Published Letters: 1932
Editor's Choice: 125

Wednesday, June 13, 2007 05:47 PM
Original article: Start believin'

Ultimate skating rink song

"Don't stop believin" is the ultimate 80's skating rink song. Close your eyes and picture it; glide, set-up... and... jump. There ya go.

It doesn't have to be any deeper than that.

I guess I would have been about 14 years old when I saw Journey do that song live. I sort of hated Journey (for all the reasons many people have listed here), but my best friend loved them. She loved Schon in particular, enough that she persuaded her mom to drive us to the airport in hopes of catching the band as they boarded their private plane. Midnight, Memphis International Airport, 1983... two teen girls running barefoot around the concourse, holding their shoes in their hands, asking security guards if anyone knew where Journey was. Would you believe it, someone told us?

Thus, my face-to-face encounter with Journey. Large bodyguard, bundling Steve Perry onto a plane while he peered around to see what was happening. Spotlights everywhere. My lunatic friend charging across the runway shouting "ARE Y'ALL JOURNEY?" "Yes," I hissed. "That is Journey. That is Steve Perry. Now get back here before we both get arrested."

1983 was a gentler time. We didn't get arrested; we just got escorted out of the airport. I'm pretty sure my mom's friend bribed someone. In any case, a night to remember.

Tony's a little older than I am, but I bet he has a few memories set to that song too.

Wednesday, June 13, 2007 08:16 PM
Original article: I Like to Watch

sorry

I loved the ending, I wasn't provoked, I don't think it's ambiguous, I was satisfied, and I even found it cathartic. The point, that you were set up by your own expectations which have nothing whatsoever to do with this show and these characters, seemed pretty obvious. Point remains valid even if your personal psyche requires that you concoct a conspiracy theory to create an ending that satisfies your need for closure. Not one person won the pool on this one, and Chase didn't set you up, you set your own selves up.

And yeah, I am an elitist and I do think I'm better than you, so nyah. Seriously, what's with the hostility already?

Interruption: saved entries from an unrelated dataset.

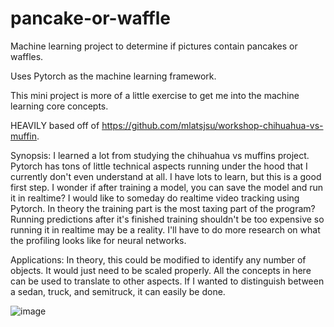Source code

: # pancake-or-waffle
Machine learning project to determine if pictures contain pancakes or waffles.

Uses Pytorch as the machine learning framework. 

This mini project is more of a little exercise to get me into the machine learning core concepts. 

HEAVILY based off of https://github.com/mlatsjsu/workshop-chihuahua-vs-muffin.

Synopsis:
I learned a lot from studying the chihuahua vs muffins project. Pytorch has tons of little technical aspects running under the hood that I currently don't even understand at all. I have lots to learn, but this is a good first step. I wonder if after training a model, you can save the model and run it in realtime? I would like to someday do realtime video tracking using Pytorch. In theory the training part is the most taxing part of the program? Running predictions after it's finished training shouldn't be too expensive so running it in realtime may be a reality. I'll have to do more research on what the profiling looks like for neural networks. 

Applications:
In theory, this could be modified to identify any number of objects. It would just need to be scaled properly. All the concepts in here can be used to translate to other aspects. If I wanted to distinguish between a sedan, truck, and semitruck, it can easily be done. 

![image](https://user-images.githubusercontent.com/4328910/115097069-e82a1d80-9edc-11eb-9904-d1cb2fc26816.png)
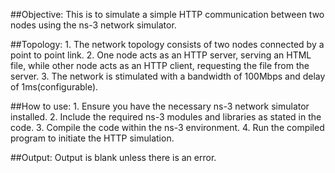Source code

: ##Objective:
	This is to simulate a simple HTTP communication between two nodes using the ns-3 network simulator.
	
##Topology:
	1. The network topology consists of two nodes connected by a point to point link.
	2. One node acts as an HTTP server, serving an HTML file, while other node acts as an HTTP client, requesting the file from the server.
	3. The network is stimulated with a bandwidth of 100Mbps and delay of 1ms(configurable).

##How to use:
	1. Ensure you have the necessary ns-3 network simulator installed.
	2. Include the required ns-3 modules and libraries as stated in the code.
	3. Compile the code within the ns-3 environment.
	4. Run the compiled program to initiate the HTTP simulation.
	
##Output:
	Output is blank unless there is an error.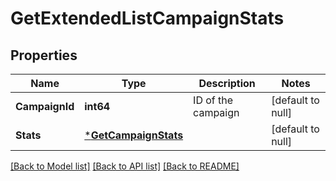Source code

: # GetExtendedListCampaignStats

## Properties
Name | Type | Description | Notes
------------ | ------------- | ------------- | -------------
**CampaignId** | **int64** | ID of the campaign | [default to null]
**Stats** | [***GetCampaignStats**](getCampaignStats.md) |  | [default to null]

[[Back to Model list]](../README.md#documentation-for-models) [[Back to API list]](../README.md#documentation-for-api-endpoints) [[Back to README]](../README.md)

Some people really do like the ending. They aren't faking it, pretending to like it just to tick you off, they really do like it.

Watching people thrash all over the place trying to "get" the ending makes me glad I don't write for TV.

Wednesday, June 13, 2007 09:06 PM

but... but...

To Eagleton, postmodernism, with its repudiation of inherent or "deep" meanings, is, for all its revolutionary rhetoric, a variation on the same theme. To get back to the question driving his book, the motto "Life is what you make it" may sound banal, but it reeks of a similar hubris. It "reflects an individualist bias common to the modern age" by insisting that we all find our own meaning of life in a personal, private realm. But if meaning has its own roots in language, then claiming this, Eagleton argues, is like claiming that everyone gets to make up their own personal meanings for words.

But this one is so easy to rebut! Oh dear.

No one person's life is identical to any other person's life, therefore the word "life" (in the sense in which it's used in the phrase 'meaning of life') by definition means different things when applied to two different lives. This is like saying that two apples can't taste different because both are apples. What is the taste of an apple? Depends on the apple. What is the meaning of life? Depends on the life!

And then this:

The need to do these things, to live this life, he says, arises not from God but from the nature of human beings themselves. We can't get away from it; it's our essence. We are social animals who thrive on love; not just love for our kith and kin, but the kind of love, called "agape" -- caring for our fellow man -- that is "a practice or a way of life, not a state of mind." The more this type of love circulates in our community, the more meaning we find in life itself and the happier we become.

Any first year philosophy student can knock this down in ten minutes. Agape love makes people happy. But why should people be happy? You can't get from "is" to "should be" without some sort of perspective, which brings us right back to postmodernism, which is exactly what he was supposedly arguing against in the first place. Saying, "I am human, therefore I think humans should be happy," would be valid, but in that instance the value judgment is located within the speaker, not the universe itself.

I'm hoping the review does a poor job of representing the book, because these are high school level arguments.

Wednesday, June 13, 2007 09:27 PM

Sometimes I love you

Nothing else to say, really, you nailed it.

(I also have, well, not my dream job but pretty close, and I sometimes succumb to the temptation to go off on rants at the other people who let the system abuse them. Y'all, you deserve better, and by not standing up for it, you screw it up for everyone!)

Did I mention I love you, Cary?

Wednesday, June 13, 2007 09:31 PM

double-entendre

Isn't the whole point of a double-entendre that tight-asses are supposed to pretend they don't get it?

Honi soit qui mal y pense, you dirty old man!

Wednesday, June 13, 2007 09:40 PM
Original article: Tom the Dancing Bug

this is only true if you weren't 12 in 1980

1980 really blew chunks, trust me, even at the time. You can look it up and verify it. Movies had ugly people in them, music was dull, and for some unknown reason even rich people ate a lot of beef stroganoff and meatloaf, because it allowed you to pretend you could afford enough meat to feed your family.